Although I have experience with R, I am new to HTML and CSS. I have been researching various web scraping methods both online and on Stack Overflow in order to implement them using R. However, I am encountering difficulties when it comes to extracting company ratings from job listing pages.

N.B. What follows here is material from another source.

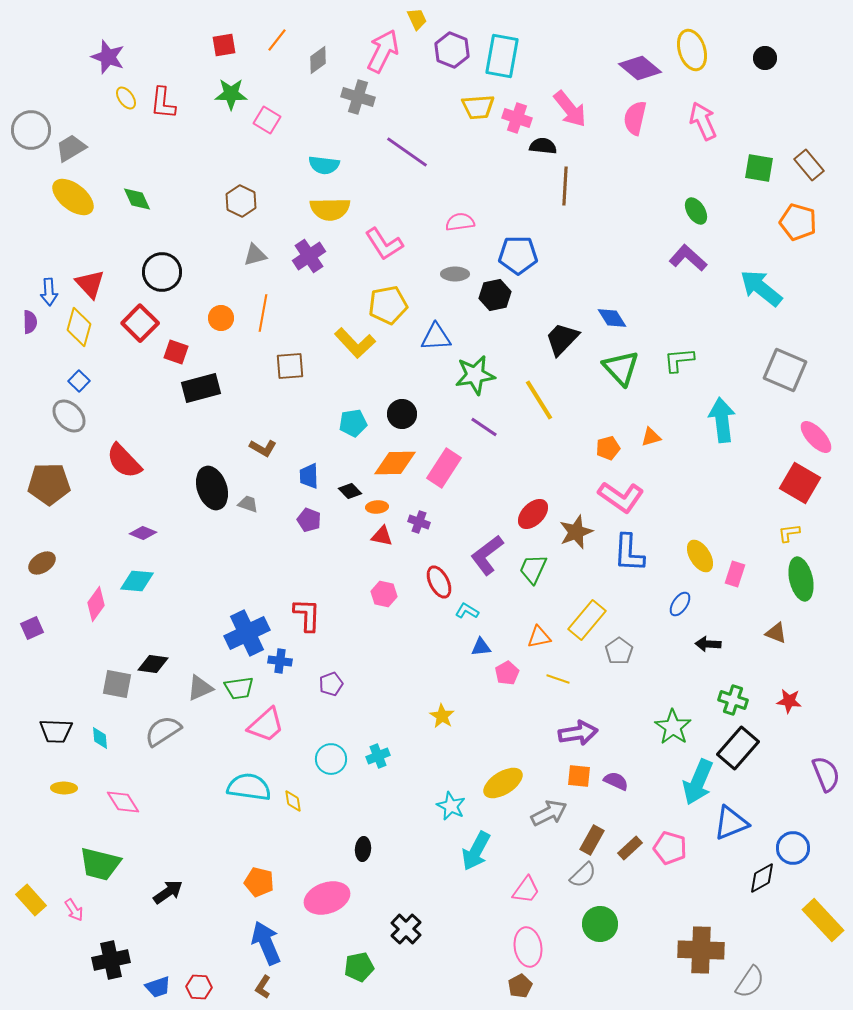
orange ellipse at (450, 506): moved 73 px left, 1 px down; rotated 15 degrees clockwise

Instead of retrieving the expected rating of 4.0 from the example URL, I keep getting character(0)
.
Below is my approach:
library(rvest)
library(tidyverse)
library(xml2)
#example URL
url<- "https://www.indeed.com/viewjob?jk=a25a91736b1f7042&tk=1e3q54n49heai800&from=serp&vjs=3&advn=8876452989351355&adid=95236293&sjdu=TDSJNe66qIM3gcXFOG94m--bPylNW2vvO3WAHEKN7JhCAD1FQ-2FXD1gQyElsLNkg6gfXO2CD3rQYOYjO9iXITyFdYOp8tCECkHuDmf3Og8qdMmciGFIv2ahigETjLmuY8uXdLjnQTg4__yOXqHJkA"
page<- read_html(url)
page%>
rvest::html_nodes("span") %>%
rvest::html_nodes(xpath = '//*[contains(concat( " ", @class, " " ), concat( " ", "ratingsContent", " " ))]')%>%
rvest::html_text()
#Output is
#character(0)
#It should return 4.0 instead!
Can anyone provide guidance on how to achieve this, and also suggest a method for returning NA
if the company rating is missing? Thank you!